_Work instructions_. When the line with "git clone https//github.com/us-key/norilog" appears below, start repeating lines exactly, and keep going through the line with "1. チェックアウトする"; add nothing outside that span.

_Available data_.
▬▬▬▬▬▬

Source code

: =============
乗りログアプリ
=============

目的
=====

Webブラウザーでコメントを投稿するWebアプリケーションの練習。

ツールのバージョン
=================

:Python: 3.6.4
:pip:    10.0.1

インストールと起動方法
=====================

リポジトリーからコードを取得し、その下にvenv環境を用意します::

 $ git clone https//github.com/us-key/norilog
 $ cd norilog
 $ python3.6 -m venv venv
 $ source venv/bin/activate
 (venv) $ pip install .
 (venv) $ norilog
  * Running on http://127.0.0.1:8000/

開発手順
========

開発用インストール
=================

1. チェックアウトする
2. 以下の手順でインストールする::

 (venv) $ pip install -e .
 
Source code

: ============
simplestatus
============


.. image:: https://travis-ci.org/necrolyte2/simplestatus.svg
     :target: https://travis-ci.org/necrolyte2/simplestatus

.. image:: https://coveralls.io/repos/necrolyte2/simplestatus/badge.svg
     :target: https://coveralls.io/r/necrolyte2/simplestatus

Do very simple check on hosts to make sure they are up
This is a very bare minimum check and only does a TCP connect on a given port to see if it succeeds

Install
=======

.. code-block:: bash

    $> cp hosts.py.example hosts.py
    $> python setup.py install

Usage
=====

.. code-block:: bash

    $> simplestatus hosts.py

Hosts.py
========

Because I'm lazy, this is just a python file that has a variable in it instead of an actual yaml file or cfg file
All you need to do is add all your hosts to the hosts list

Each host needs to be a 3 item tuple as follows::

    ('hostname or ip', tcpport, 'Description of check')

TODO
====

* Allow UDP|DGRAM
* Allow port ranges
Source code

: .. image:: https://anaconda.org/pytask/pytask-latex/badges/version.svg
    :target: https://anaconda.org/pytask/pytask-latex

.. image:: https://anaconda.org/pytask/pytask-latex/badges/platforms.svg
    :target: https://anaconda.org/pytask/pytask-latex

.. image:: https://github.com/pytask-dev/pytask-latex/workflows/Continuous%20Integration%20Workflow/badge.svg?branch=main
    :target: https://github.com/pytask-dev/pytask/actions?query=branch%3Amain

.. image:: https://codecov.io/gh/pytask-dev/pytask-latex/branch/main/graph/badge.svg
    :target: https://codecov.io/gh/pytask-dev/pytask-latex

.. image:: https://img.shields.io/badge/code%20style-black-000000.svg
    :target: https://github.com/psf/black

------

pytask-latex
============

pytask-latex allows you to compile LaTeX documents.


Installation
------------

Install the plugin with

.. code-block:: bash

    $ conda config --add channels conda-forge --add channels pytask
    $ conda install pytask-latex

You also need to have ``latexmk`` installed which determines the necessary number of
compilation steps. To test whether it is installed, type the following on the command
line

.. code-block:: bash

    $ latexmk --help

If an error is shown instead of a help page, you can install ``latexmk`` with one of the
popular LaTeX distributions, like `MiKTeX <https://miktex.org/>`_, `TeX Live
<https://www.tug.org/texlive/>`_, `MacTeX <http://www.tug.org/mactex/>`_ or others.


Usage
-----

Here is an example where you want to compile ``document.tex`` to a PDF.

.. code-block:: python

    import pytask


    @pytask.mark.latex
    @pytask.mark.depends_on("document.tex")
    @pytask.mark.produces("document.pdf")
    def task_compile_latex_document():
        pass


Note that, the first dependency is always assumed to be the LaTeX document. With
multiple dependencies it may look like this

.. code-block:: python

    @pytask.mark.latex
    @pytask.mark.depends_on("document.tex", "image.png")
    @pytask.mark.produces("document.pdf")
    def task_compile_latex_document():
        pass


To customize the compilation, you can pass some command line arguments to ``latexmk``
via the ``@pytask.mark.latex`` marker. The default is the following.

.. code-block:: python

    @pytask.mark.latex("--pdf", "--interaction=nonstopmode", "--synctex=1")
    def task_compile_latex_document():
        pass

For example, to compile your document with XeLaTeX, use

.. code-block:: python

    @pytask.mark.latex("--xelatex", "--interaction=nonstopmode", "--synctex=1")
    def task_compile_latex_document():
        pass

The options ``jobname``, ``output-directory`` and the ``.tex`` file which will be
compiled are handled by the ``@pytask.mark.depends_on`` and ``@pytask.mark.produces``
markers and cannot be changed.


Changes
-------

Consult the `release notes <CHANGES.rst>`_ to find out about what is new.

▬▬▬▬▬▬

_Answer section_.
 $ git clone https//github.com/us-key/norilog
 $ cd norilog
 $ python3.6 -m venv venv
 $ source venv/bin/activate
 (venv) $ pip install .
 (venv) $ norilog
  * Running on http://127.0.0.1:8000/

開発手順
========

開発用インストール
=================

1. チェックアウトする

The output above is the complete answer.